En contraposición con lo que se vive hoy en día, habló sobre las virtudes que tuvieron los campeones del ´86 en México y sobre la comparación entre Maradona-Messi: “La forma de trabajo y el tiempo de preparación fueron fundamentales para ser los mejores. Teníamos a Diego en su mejor momento, pero siempre digo que jugó cuatro mundial y ganó uno, lo cual significa que detrás de él había un buen equipo. Messi disputó tres y todavía no pudo conseguir ninguno. Eso te da la pauta de lo difícil que es ganarlo”.
“El partido que le ganamos a Inglaterra (2-1) y la final ante Alemania (3-2) quedaron en la historia”, mencionó. Respecto a la forma de juego, dijo: “Teníamos una idea diferentes. Valdano (Jorge) era nuestro único punta, pero atrás suyo habían muchos volantes con llegada que hacían que no les demos referencias a los rivales en la marca”.

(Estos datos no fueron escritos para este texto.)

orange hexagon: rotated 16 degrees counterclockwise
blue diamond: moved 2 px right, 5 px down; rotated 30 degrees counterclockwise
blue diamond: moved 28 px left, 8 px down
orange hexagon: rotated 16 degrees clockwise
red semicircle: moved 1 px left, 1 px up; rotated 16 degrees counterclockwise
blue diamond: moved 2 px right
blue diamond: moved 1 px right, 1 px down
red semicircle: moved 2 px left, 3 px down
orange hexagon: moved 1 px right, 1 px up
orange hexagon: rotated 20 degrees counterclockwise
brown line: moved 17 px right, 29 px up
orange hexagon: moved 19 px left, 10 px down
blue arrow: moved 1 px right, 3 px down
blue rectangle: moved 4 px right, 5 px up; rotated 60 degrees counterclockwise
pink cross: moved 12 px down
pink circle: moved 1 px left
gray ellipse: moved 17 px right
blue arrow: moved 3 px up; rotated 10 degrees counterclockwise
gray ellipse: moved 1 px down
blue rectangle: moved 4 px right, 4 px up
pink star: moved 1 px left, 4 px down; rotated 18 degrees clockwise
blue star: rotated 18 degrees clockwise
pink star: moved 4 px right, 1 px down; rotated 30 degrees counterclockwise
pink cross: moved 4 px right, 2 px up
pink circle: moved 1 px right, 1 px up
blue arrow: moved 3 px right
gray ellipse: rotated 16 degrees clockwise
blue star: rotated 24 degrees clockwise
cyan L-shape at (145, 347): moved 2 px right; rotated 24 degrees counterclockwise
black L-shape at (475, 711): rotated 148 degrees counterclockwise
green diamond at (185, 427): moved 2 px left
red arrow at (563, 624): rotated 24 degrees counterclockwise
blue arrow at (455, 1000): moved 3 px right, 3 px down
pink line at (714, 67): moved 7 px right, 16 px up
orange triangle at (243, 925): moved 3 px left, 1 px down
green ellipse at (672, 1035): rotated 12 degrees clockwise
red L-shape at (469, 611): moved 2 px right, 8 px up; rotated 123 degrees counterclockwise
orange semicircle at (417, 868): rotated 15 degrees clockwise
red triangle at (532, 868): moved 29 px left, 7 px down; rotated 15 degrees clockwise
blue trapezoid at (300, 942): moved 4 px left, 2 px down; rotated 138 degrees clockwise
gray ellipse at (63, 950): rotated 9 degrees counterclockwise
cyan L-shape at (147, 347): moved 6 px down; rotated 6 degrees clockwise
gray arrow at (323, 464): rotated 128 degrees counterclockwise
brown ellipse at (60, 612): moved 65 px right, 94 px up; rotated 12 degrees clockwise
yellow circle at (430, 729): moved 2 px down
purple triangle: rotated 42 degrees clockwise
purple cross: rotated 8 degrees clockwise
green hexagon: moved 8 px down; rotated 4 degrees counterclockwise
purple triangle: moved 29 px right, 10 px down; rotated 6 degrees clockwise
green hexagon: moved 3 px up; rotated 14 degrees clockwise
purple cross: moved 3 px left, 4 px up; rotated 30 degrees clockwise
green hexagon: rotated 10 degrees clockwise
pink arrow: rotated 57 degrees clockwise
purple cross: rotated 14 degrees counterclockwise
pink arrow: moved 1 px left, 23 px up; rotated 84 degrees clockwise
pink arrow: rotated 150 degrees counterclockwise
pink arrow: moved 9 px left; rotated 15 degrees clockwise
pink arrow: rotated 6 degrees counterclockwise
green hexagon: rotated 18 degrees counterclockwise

“Contra los ingleses nos dimos cuenta que estábamos para ser campeones”, rememoró. En referencia a la presión que tuvieron, comentó: “Es un factor que el jugador argentino lo siente desde chico, pero hay que saber llevarlo. En el mundial, el grupo fue fundamental para hacerlo”.
El fútbol le dio revancha para conseguir más títulos con la Albiceleste. Primero con el seleccionado femenino, donde contó sus experiencias: “Nunca imaginé que iba a dirigir a mujeres. Acepté el desafío luego de entrenarlas, luego de ser director técnico de la sub 18 (categoría 1995). Considero que el deporte es el mismo. Las chicas tienen mucha pasión, juegan bien, pero les falta formación”.
En el 2015 tuvo un nuevo horizonte: dirigir a una innovada sub 23 que disputó el Torneo Internacional Nagjee Cup en la India. “Fue un seleccionado formado por jugadores de la Primera B Metropolitana. Con un buen equipo, enfrentamos a equipos de primera división (TSV Múnich 1860 de Alemania, Dnipro Dnipropetrovsk de Ucrania y Shamrock Rovers de la cuarta de Irlanda). A pesar de los malos resultados, mantuvimos una idea de juego”, contó el entrenador poli funcional.
Por último, tras un pedido realizado por los dirigentes del fútbol argentino, tomó las riendas del seleccionado sub 20. “Es un nuevo desafío. Me toca entrenar a jugadores que juegan en primera o están en los planteles”, aseguró. El tradicional torneo de L’Alcudia, en Valencia, que se disputará del 24 de julio al 8 de agosto será uno de los próximos que tendrá con los juveniles: “Será raro porque se jugará en césped sintético y en cancha chica, pero nos queremos perder la idea de juego. Sé que en el país los resultados mandan: si ganás, sos un fenómeno. Si perdés, nos servís para nada. Somos Argentina y tenemos que demostrar buen fútbol y carácter”, culminó Olarticoechea.